Learning Objectives:
1. Describe a national pharmacogenomics education program (PharmGenEd) 2. List collaborating organizations and program activities 3. Identify platforms for continuing education programs and shared curriculum 4. Formulate PharmGenEd program implementation plans and measurement matrix 5. Assess PharmGenEd program progress

Keywords: Genetics, Education

Presenting author's disclosure statement:

Qualified on the content I am responsible for because: I am the Program Director of the national educational program " Pharmacogenomics Education program: Bridging the Gap between Science and Practice", funded by CDC (2008 - 2011).

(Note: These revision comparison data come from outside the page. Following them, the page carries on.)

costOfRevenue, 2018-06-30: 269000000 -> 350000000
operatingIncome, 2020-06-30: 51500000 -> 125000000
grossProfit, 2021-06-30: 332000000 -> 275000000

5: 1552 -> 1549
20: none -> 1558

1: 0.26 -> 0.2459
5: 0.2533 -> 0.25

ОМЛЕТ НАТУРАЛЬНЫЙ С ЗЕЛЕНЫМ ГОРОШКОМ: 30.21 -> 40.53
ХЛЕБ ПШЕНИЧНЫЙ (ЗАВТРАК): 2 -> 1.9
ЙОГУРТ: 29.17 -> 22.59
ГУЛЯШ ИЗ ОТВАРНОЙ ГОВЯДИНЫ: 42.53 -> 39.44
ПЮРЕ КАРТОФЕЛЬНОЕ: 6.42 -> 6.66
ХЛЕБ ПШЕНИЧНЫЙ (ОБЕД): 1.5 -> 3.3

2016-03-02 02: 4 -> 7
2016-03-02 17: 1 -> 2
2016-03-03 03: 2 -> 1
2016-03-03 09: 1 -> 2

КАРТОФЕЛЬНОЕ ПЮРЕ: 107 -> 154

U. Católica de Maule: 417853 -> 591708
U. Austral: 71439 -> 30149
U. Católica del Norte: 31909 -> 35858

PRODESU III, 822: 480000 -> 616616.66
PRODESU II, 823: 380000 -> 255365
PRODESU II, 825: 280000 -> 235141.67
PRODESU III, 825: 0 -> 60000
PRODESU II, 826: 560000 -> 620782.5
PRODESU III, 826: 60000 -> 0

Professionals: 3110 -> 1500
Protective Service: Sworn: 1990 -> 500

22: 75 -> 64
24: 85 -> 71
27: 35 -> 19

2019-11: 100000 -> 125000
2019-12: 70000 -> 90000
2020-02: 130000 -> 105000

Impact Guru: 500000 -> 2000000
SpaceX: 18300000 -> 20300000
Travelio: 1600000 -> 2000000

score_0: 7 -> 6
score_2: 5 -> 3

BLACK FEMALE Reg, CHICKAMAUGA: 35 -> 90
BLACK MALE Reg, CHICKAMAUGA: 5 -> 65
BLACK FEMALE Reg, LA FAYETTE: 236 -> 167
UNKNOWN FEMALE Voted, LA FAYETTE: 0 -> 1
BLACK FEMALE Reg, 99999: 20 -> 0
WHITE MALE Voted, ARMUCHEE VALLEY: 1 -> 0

Previously, I have served on the planning committee on 2 national conferences: 1) Embracing the PBRN Model to Improve the Medication Use Process (held in 2007 funded by AHRQ); 2) Primary Care Ambulatory Health Information Technology and Patient Safety Conference (held in 2008 funded by AHRQ). I served as a speaker and helped designed several educational programs, including: 1) Reimbursement for Cognitive Services: Case Studies in Success; Reimbursement for Cognitive Services: Family Medicine Clinic. American Society of Health-system Pharmacist (ASHP) mid-year conference. Atlanta, Georgia, December 11, 2002; 2) Cultural Competence in Primary Care: Implications in the Care of the Asian Patient Fostering Health Literacy and Cultural Competency in Patient Care (# 204-000-04-216-L04). ASHP Midyear Clinical Meeting and Exhibits. Orlando, FL, December 7, 2004; 3) Colleagues in Research: Practice Based Research--Current Practices and Lessons Learned. American Pharmacist Association 155th Annual Meeting and Exposition. Atlanta, GA, March 2007.
Any relevant financial relationships? Yes

Name of Organization Clinical/Research Area Type of relationship
CDC Pharmacogenomics Education Program Funding recipient
Med Info Service, Inc. Medication safety Stock Ownership

I agree to comply with the American Public Health Association Conflict of Interest and Commercial Support Guidelines, and to disclose to the participants any off-label or experimental uses of a commercial product or service discussed in my presentation.